* **PROBLEM STATEMENT**: Below is a set of records. Repeat all of them exactly.

[Dataset records]
────────────────

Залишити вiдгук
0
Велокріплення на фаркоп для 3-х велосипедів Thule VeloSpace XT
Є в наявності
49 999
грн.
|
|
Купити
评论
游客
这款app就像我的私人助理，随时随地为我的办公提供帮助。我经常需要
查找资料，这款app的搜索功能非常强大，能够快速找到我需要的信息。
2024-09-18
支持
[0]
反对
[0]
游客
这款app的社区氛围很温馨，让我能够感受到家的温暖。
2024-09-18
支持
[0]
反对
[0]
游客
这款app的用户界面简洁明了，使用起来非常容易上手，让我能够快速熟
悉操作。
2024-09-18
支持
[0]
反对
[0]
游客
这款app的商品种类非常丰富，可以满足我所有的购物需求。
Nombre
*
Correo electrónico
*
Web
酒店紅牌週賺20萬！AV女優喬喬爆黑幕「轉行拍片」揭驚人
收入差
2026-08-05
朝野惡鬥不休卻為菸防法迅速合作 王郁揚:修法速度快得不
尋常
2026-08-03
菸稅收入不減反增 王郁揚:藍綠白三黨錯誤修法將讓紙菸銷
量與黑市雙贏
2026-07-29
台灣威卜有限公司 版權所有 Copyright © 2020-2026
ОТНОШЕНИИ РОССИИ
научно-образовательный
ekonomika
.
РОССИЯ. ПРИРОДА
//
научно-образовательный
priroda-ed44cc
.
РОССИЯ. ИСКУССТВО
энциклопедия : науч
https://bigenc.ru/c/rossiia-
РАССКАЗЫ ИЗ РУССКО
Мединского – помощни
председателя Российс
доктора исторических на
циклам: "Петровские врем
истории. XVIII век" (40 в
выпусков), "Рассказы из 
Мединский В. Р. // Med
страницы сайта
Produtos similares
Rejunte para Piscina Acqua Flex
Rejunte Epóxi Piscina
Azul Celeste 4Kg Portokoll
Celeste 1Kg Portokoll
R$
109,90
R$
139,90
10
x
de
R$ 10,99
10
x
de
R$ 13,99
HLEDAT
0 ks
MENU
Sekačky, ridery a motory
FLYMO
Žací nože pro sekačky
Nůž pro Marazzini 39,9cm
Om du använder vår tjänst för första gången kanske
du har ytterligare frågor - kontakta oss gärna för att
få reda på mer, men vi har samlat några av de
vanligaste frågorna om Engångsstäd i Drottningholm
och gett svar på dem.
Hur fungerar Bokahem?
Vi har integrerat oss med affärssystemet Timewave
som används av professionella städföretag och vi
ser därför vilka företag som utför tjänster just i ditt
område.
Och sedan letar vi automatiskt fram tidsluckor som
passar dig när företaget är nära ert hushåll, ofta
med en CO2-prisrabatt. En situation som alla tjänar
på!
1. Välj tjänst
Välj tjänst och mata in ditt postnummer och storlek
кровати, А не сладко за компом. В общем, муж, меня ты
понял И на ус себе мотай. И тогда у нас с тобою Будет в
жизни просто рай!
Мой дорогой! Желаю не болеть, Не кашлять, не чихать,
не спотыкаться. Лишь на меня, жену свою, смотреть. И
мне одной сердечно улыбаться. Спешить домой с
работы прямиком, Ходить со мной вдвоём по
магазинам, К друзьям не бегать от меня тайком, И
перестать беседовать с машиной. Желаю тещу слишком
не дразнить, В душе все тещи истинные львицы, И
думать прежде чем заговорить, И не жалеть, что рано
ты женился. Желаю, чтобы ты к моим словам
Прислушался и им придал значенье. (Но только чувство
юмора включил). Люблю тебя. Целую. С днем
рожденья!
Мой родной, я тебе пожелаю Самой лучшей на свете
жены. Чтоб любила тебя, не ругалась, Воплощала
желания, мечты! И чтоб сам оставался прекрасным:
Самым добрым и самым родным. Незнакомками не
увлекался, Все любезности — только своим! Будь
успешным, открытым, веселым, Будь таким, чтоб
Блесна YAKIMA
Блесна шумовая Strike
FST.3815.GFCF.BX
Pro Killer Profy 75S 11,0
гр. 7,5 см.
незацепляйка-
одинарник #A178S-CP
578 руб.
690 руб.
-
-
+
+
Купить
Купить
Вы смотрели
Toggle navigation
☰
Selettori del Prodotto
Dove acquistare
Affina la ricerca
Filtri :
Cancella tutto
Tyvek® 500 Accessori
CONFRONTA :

────────────────

* **ANSWER TO THIS TASK**:
Залишити вiдгук
0
Велокріплення на фаркоп для 3-х велосипедів Thule VeloSpace XT
Є в наявності
49 999
грн.
|
|
Купити
评论
游客
这款app就像我的私人助理，随时随地为我的办公提供帮助。我经常需要
查找资料，这款app的搜索功能非常强大，能够快速找到我需要的信息。
2024-09-18
支持
[0]
反对
[0]
游客
这款app的社区氛围很温馨，让我能够感受到家的温暖。
2024-09-18
支持
[0]
反对
[0]
游客
这款app的用户界面简洁明了，使用起来非常容易上手，让我能够快速熟
悉操作。
2024-09-18
支持
[0]
反对
[0]
游客
这款app的商品种类非常丰富，可以满足我所有的购物需求。
Nombre
*
Correo electrónico
*
Web
酒店紅牌週賺20萬！AV女優喬喬爆黑幕「轉行拍片」揭驚人
收入差
2026-08-05
朝野惡鬥不休卻為菸防法迅速合作 王郁揚:修法速度快得不
尋常
2026-08-03
菸稅收入不減反增 王郁揚:藍綠白三黨錯誤修法將讓紙菸銷
量與黑市雙贏
2026-07-29
台灣威卜有限公司 版權所有 Copyright © 2020-2026
ОТНОШЕНИИ РОССИИ
научно-образовательный
ekonomika
.
РОССИЯ. ПРИРОДА
//
научно-образовательный
priroda-ed44cc
.
РОССИЯ. ИСКУССТВО
энциклопедия : науч
https://bigenc.ru/c/rossiia-
РАССКАЗЫ ИЗ РУССКО
Мединского – помощни
председателя Российс
доктора исторических на
циклам: "Петровские врем
истории. XVIII век" (40 в
выпусков), "Рассказы из 
Мединский В. Р. // Med
страницы сайта
Produtos similares
Rejunte para Piscina Acqua Flex
Rejunte Epóxi Piscina
Azul Celeste 4Kg Portokoll
Celeste 1Kg Portokoll
R$
109,90
R$
139,90
10
x
de
R$ 10,99
10
x
de
R$ 13,99
HLEDAT
0 ks
MENU
Sekačky, ridery a motory
FLYMO
Žací nože pro sekačky
Nůž pro Marazzini 39,9cm
Om du använder vår tjänst för första gången kanske
du har ytterligare frågor - kontakta oss gärna för att
få reda på mer, men vi har samlat några av de
vanligaste frågorna om Engångsstäd i Drottningholm
och gett svar på dem.
Hur fungerar Bokahem?
Vi har integrerat oss med affärssystemet Timewave
som används av professionella städföretag och vi
ser därför vilka företag som utför tjänster just i ditt
område.
Och sedan letar vi automatiskt fram tidsluckor som
passar dig när företaget är nära ert hushåll, ofta
med en CO2-prisrabatt. En situation som alla tjänar
på!
1. Välj tjänst
Välj tjänst och mata in ditt postnummer och storlek
кровати, А не сладко за компом. В общем, муж, меня ты
понял И на ус себе мотай. И тогда у нас с тобою Будет в
жизни просто рай!
Мой дорогой! Желаю не болеть, Не кашлять, не чихать,
не спотыкаться. Лишь на меня, жену свою, смотреть. И
мне одной сердечно улыбаться. Спешить домой с
работы прямиком, Ходить со мной вдвоём по
магазинам, К друзьям не бегать от меня тайком, И
перестать беседовать с машиной. Желаю тещу слишком
не дразнить, В душе все тещи истинные львицы, И
думать прежде чем заговорить, И не жалеть, что рано
ты женился. Желаю, чтобы ты к моим словам
Прислушался и им придал значенье. (Но только чувство
юмора включил). Люблю тебя. Целую. С днем
рожденья!
Мой родной, я тебе пожелаю Самой лучшей на свете
жены. Чтоб любила тебя, не ругалась, Воплощала
желания, мечты! И чтоб сам оставался прекрасным:
Самым добрым и самым родным. Незнакомками не
увлекался, Все любезности — только своим! Будь
успешным, открытым, веселым, Будь таким, чтоб
Блесна YAKIMA
Блесна шумовая Strike
FST.3815.GFCF.BX
Pro Killer Profy 75S 11,0
гр. 7,5 см.
незацепляйка-
одинарник #A178S-CP
578 руб.
690 руб.
-
-
+
+
Купить
Купить
Вы смотрели
Toggle navigation
☰
Selettori del Prodotto
Dove acquistare
Affina la ricerca
Filtri :
Cancella tutto
Tyvek® 500 Accessori
CONFRONTA :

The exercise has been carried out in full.